Saturday, October 30, 2010

Memory Book Of A Young Jewish Girl In Hungary 1937-1941 (Provenance)

1. I found the book in a Jewish district of Budapest, during the city-wide collection day of things cleared from attics and basements and taken out to the streets to be picked up by the city, late 2008.

2. I left the book with a friend of mine, a professor of law at English and Hungarian Universities, who arranged with me to leave it with Mult es Jovo, a well known publisher of Jewish related books in Budapest. We thought they would like to publish a facsimile of the book, and that they were well situated to find a trace of the family of Magda Adler, the girl whose book it was.

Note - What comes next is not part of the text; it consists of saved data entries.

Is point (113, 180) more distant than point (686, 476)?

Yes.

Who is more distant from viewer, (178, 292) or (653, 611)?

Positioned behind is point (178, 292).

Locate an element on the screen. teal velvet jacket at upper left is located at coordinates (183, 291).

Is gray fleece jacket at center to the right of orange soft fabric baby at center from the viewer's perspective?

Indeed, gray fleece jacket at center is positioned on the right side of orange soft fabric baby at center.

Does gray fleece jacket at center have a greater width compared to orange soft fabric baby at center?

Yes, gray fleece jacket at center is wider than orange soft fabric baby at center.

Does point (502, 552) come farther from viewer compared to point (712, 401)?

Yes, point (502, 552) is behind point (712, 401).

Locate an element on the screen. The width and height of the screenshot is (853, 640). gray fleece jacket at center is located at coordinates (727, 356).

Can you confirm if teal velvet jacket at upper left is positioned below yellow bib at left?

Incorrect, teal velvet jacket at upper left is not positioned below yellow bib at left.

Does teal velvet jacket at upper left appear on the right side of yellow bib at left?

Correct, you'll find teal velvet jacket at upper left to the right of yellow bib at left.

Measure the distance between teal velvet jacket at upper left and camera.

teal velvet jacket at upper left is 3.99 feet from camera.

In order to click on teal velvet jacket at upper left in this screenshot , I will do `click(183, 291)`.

3. In early 2009, the professor's assistant retrieved the book from the publishing company which, though they would have liked to publish a facsimile, were having financial difficulties.

4. The assistant sent the book to me UPS, with customs declaration as a manuscript notebook. It passed through Hungarian customs with no problem.

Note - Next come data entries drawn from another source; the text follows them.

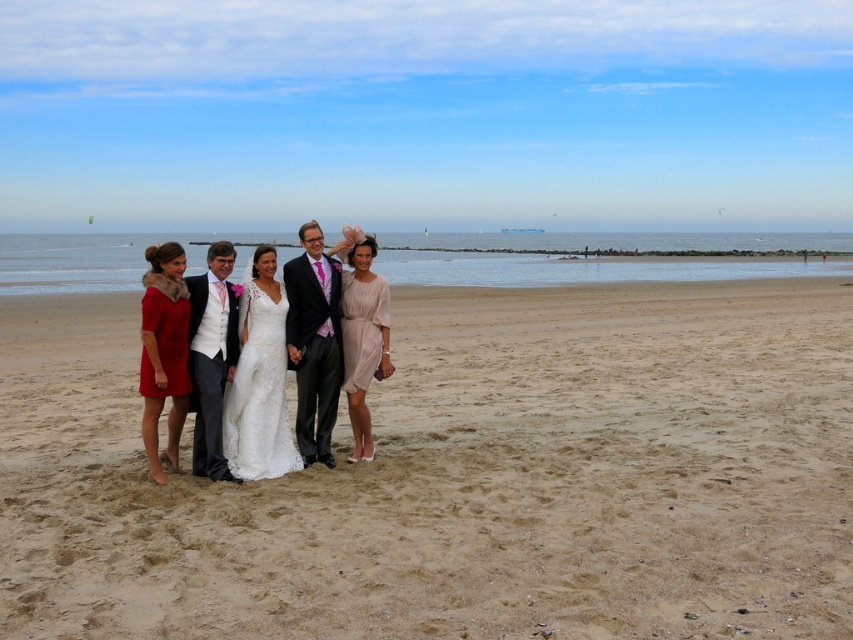
Is point (207, 452) behind point (155, 356)?

That is True.

Who is higher up, white satin dress at center or velvet red dress at left?

velvet red dress at left is above.

Is point (282, 424) behind point (155, 426)?

Yes, point (282, 424) is behind point (155, 426).

Find the location of `white satin dress at center`. white satin dress at center is located at coordinates (239, 371).

Is white satin dress at center to the left of matte gray suit at center from the viewer's perspective?

Yes, white satin dress at center is to the left of matte gray suit at center.

Does white satin dress at center have a smaller size compared to matte gray suit at center?

Actually, white satin dress at center might be larger than matte gray suit at center.

Who is more forward, (x=227, y=396) or (x=306, y=324)?

Positioned in front is point (x=227, y=396).

Identify the location of white satin dress at center. The height and width of the screenshot is (640, 853). (239, 371).

Between sandy beach at center and white satin dress at center, which one has more height?

sandy beach at center is taller.

Is sandy beach at center taller than white satin dress at center?

Indeed, sandy beach at center has a greater height compared to white satin dress at center.

Between point (791, 534) and point (241, 422), which one is positioned behind?

The point (241, 422) is more distant.

Image resolution: width=853 pixels, height=640 pixels. Identify the location of sandy beach at center. (457, 476).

5. When I received the book, I took it over to the Simon Wiesenthal Center here in Los Angeles. I left it with the head librarian, who said she would look for a donor. I asked her also, while she had the book, to use the resources of the center to look for Magda Adler's family.

6. I put scans of most of the book's pages on the photography site flickr.com. Using genealogical sites, I contacted everyone I could find who had a Magda Alder in their family history, and referred them to the flickr.com site to see if they recognized any of the fifty or so names of people who had made entries in the book. I also telephoned the few living Magda Adlers I found listed in telephone directories.

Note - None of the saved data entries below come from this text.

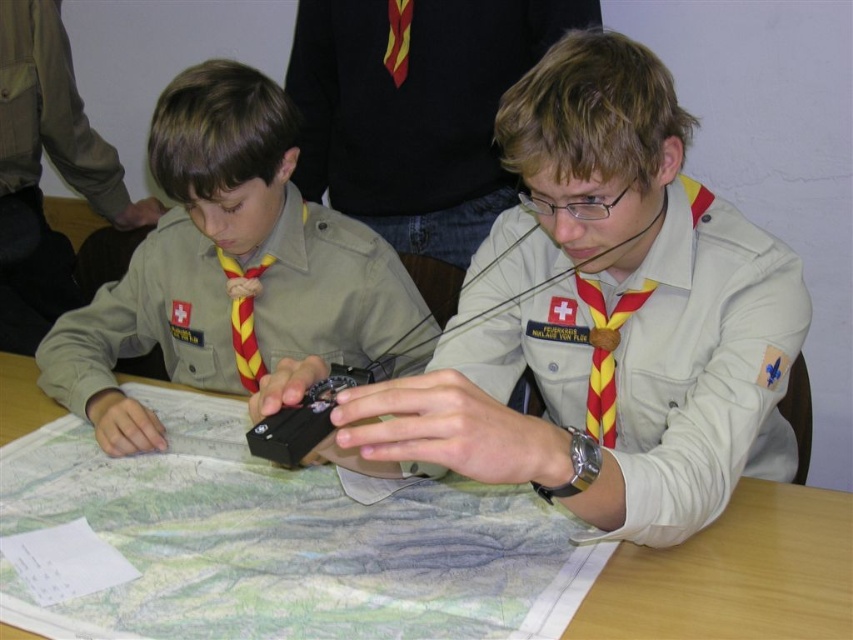
Question: Can you confirm if matte black compass at left is thinner than wooden table at center?

Choices:
 (A) no
 (B) yes

Answer: (A)

Question: Can you confirm if matte black compass at left is smaller than wooden table at center?

Choices:
 (A) yes
 (B) no

Answer: (B)

Question: Which object is closer to the camera taking this photo?

Choices:
 (A) wooden table at center
 (B) matte black compass at left

Answer: (A)

Question: Is matte black compass at left behind wooden table at center?

Choices:
 (A) yes
 (B) no

Answer: (A)

Question: Which point is farther to the camera?

Choices:
 (A) pyautogui.click(x=115, y=296)
 (B) pyautogui.click(x=54, y=404)

Answer: (A)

7. I asked the Holocaust Museum in Washington D.C. to use their resources to look for Magda Adler and her family. They referred me to the Yad Vashem archive in Jerusalem and to the Shoah project here in Los Angeles.

8. The Shoah project found several mentions of Magda Adler in their recorded interviews, but none matched the required age range and place. The Yad Vashem archive in Jerusalem, searching their Shoah Victims database and their ITS (International Tracing Service) database at Arolsen found several Magda Adlers who had entered concentration camps, and one record, an entry questionnaire to the Dachau camp, fit all the requirements, and had a signature at the bottom that closely resembled the signature on the first page of the Memory Book.